Comparing the extracts of fermenter and mycelia of CKL005 on inhibiting C. gloeosporioides, the results demonstrated that mycelial extract by ethyl acetate had better efficacy than fermenter. The EC50 of fermenter extract to C. gloeosporioides was more than 500 mg/L. However, the EC50 of mycelial extract to different plant pathogens were lower than fermenter extract.

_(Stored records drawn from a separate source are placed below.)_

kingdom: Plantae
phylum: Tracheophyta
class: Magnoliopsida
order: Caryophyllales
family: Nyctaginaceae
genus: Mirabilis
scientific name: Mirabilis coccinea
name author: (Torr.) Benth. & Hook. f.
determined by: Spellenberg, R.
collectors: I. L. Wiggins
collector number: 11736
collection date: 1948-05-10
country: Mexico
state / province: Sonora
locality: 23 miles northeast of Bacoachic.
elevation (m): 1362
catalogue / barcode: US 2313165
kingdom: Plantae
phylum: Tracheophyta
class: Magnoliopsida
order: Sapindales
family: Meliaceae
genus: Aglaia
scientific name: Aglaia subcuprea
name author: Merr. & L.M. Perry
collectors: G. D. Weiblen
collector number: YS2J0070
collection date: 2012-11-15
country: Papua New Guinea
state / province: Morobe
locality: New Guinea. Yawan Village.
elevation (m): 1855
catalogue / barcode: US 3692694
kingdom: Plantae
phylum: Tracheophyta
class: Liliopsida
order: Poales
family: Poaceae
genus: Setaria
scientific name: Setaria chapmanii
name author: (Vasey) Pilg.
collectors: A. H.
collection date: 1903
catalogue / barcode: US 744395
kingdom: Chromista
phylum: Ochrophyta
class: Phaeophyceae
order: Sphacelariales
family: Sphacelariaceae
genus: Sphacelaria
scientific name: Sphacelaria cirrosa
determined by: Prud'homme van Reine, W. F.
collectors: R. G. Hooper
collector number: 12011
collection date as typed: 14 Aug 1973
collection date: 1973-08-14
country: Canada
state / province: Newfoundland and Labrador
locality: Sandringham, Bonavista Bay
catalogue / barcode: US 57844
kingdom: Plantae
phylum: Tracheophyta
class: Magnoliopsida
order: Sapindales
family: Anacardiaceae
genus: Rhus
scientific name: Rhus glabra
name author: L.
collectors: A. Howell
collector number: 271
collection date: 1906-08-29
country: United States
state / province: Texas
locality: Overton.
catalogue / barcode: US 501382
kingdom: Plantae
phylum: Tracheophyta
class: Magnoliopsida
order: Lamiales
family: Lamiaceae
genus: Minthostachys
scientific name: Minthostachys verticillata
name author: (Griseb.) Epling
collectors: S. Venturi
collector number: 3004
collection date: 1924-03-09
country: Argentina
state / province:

The EC50 of mycelial extract to Botrytis cinerea, Althernaria brassicicola, C. gloeosporioides and C. higginsianum were 50.66±0.07 , 17.56±0.07,7.84±0.09 and 4.39±0.07 mg/L. The other side, the EC50 of mycelial extract to Phytophthora capsici was 282.53±0.07 mg/L. However, the EC50 of mycelial extract to three formae speciales of Fusarium oxysporium and Rhizoctonia solani were more than 500 mg/L. Based on HPLC analysis, the fraction 4 extracted by 90% ethyl acetate and 10 methanol had highest efficacy on inhibiting C. gloeosporioides and C. higginsianum. The further analysis by GC-MS, the major compounds of mycelial extract included β-carotene, glycerol 1-palmitate, prednisolone acetate, ergosterol, gammabufotalin, hydrocortilsoreacetate, digitoxin and gibberellic acid. In this study, the volatile compounds produced by CKL005 isolate showed inhibition on mycelial growth of C. higginsianum. The GC-MS analysis indicated that several compounds might associate with inhibition to C. higginsianum, including 2,5-Cyclohexadiene-1,4- dione,2,6-bis(1,1-dimethylethy)-, 2,6-Bis(1,1-dimethylethyl)-4-methylphenol (BHT) and (3H)-one, 3,6,7-thimethoxy- isobenzofuran-1. For test the efficacy of mycelial extract on controlling C. higginsianum in greenhouse, the results showed that spraying 10 or 100 mg / L of mycelial extract could reduced disease servity 27% at least. A preliminary test on the germination of cabbage seeds, results showed the germination rate were improved and the weight of seedlings were enhanced by soacking with 10 mg/L mycelial extraction of CKL005 isolate.